Copy the data that follows exactly, and include none of its images.
*** Data supplied ***
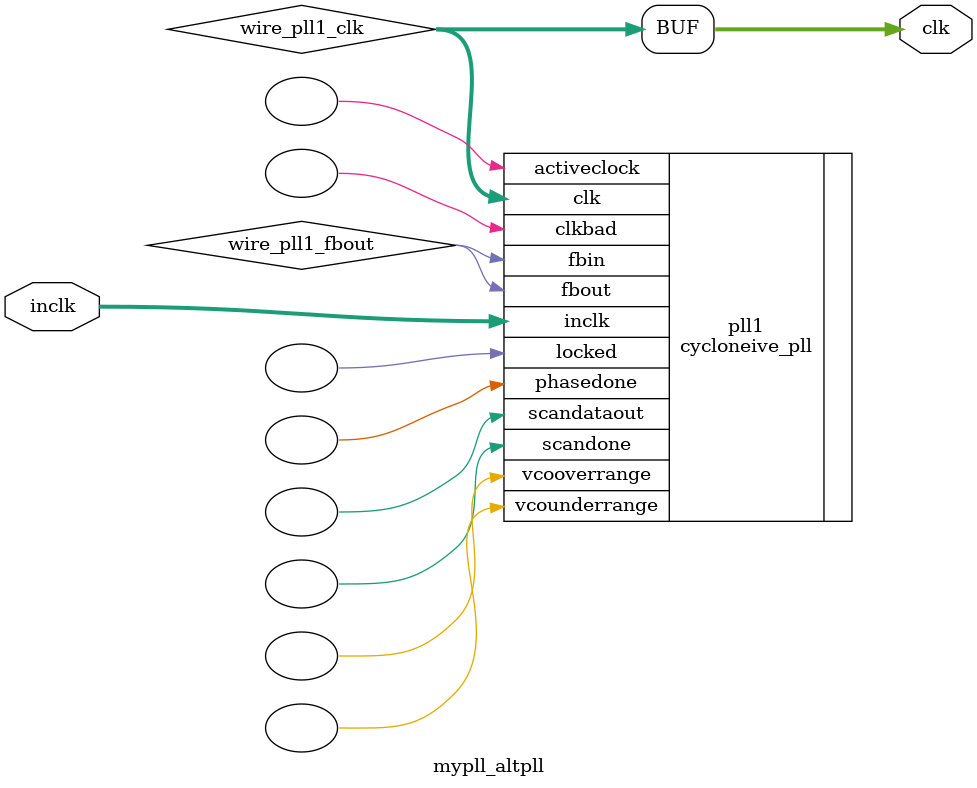
<source format=v>






//synthesis_resources = cycloneive_pll 1 
//synopsys translate_off
`timescale 1 ps / 1 ps
//synopsys translate_on
module  mypll_altpll
	( 
	clk,
	inclk) /* synthesis synthesis_clearbox=1 */;
	output   [4:0]  clk;
	input   [1:0]  inclk;
`ifndef ALTERA_RESERVED_QIS
// synopsys translate_off
`endif
	tri0   [1:0]  inclk;
`ifndef ALTERA_RESERVED_QIS
// synopsys translate_on
`endif

	wire  [4:0]   wire_pll1_clk;
	wire  wire_pll1_fbout;

	cycloneive_pll   pll1
	( 
	.activeclock(),
	.clk(wire_pll1_clk),
	.clkbad(),
	.fbin(wire_pll1_fbout),
	.fbout(wire_pll1_fbout),
	.inclk(inclk),
	.locked(),
	.phasedone(),
	.scandataout(),
	.scandone(),
	.vcooverrange(),
	.vcounderrange()
	`ifndef FORMAL_VERIFICATION
	// synopsys translate_off
	`endif
	,
	.areset(1'b0),
	.clkswitch(1'b0),
	.configupdate(1'b0),
	.pfdena(1'b1),
	.phasecounterselect({3{1'b0}}),
	.phasestep(1'b0),
	.phaseupdown(1'b0),
	.scanclk(1'b0),
	.scanclkena(1'b1),
	.scandata(1'b0)
	`ifndef FORMAL_VERIFICATION
	// synopsys translate_on
	`endif
	);
	defparam
		pll1.bandwidth_type = "auto",
		pll1.clk0_divide_by = 2,
		pll1.clk0_duty_cycle = 50,
		pll1.clk0_multiply_by = 5,
		pll1.clk0_phase_shift = "0",
		pll1.compensate_clock = "clk0",
		pll1.inclk0_input_frequency = 20000,
		pll1.operation_mode = "normal",
		pll1.pll_type = "auto",
		pll1.lpm_type = "cycloneive_pll";
	assign
		clk = {wire_pll1_clk[4:0]};
endmodule //mypll_altpll
//VALID FILE

</source>
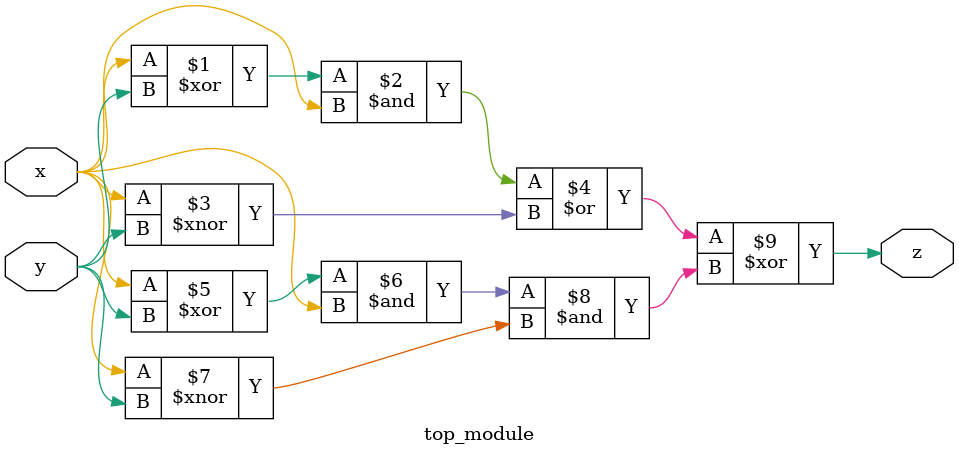
<source format=v>
module top_module (input x, input y, output z);
wire z1, z2, z3, z4, a, b;
    assign z = (((x^y) & x)|(x~^y)) ^ (((x^y) & x)&(x~^y)); // use combination of AND, XNOR, XOR, gates
   
endmodule

</source>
*** End of Data supplied ***
## Output below
<source format=v>






//synthesis_resources = cycloneive_pll 1 
//synopsys translate_off
`timescale 1 ps / 1 ps
//synopsys translate_on
module  mypll_altpll
	( 
	clk,
	inclk) /* synthesis synthesis_clearbox=1 */;
	output   [4:0]  clk;
	input   [1:0]  inclk;
`ifndef ALTERA_RESERVED_QIS
// synopsys translate_off
`endif
	tri0   [1:0]  inclk;
`ifndef ALTERA_RESERVED_QIS
// synopsys translate_on
`endif

	wire  [4:0]   wire_pll1_clk;
	wire  wire_pll1_fbout;

	cycloneive_pll   pll1
	( 
	.activeclock(),
	.clk(wire_pll1_clk),
	.clkbad(),
	.fbin(wire_pll1_fbout),
	.fbout(wire_pll1_fbout),
	.inclk(inclk),
	.locked(),
	.phasedone(),
	.scandataout(),
	.scandone(),
	.vcooverrange(),
	.vcounderrange()
	`ifndef FORMAL_VERIFICATION
	// synopsys translate_off
	`endif
	,
	.areset(1'b0),
	.clkswitch(1'b0),
	.configupdate(1'b0),
	.pfdena(1'b1),
	.phasecounterselect({3{1'b0}}),
	.phasestep(1'b0),
	.phaseupdown(1'b0),
	.scanclk(1'b0),
	.scanclkena(1'b1),
	.scandata(1'b0)
	`ifndef FORMAL_VERIFICATION
	// synopsys translate_on
	`endif
	);
	defparam
		pll1.bandwidth_type = "auto",
		pll1.clk0_divide_by = 2,
		pll1.clk0_duty_cycle = 50,
		pll1.clk0_multiply_by = 5,
		pll1.clk0_phase_shift = "0",
		pll1.compensate_clock = "clk0",
		pll1.inclk0_input_frequency = 20000,
		pll1.operation_mode = "normal",
		pll1.pll_type = "auto",
		pll1.lpm_type = "cycloneive_pll";
	assign
		clk = {wire_pll1_clk[4:0]};
endmodule //mypll_altpll
//VALID FILE

</source>
<source format=v>
module top_module (input x, input y, output z);
wire z1, z2, z3, z4, a, b;
    assign z = (((x^y) & x)|(x~^y)) ^ (((x^y) & x)&(x~^y)); // use combination of AND, XNOR, XOR, gates
   
endmodule

</source>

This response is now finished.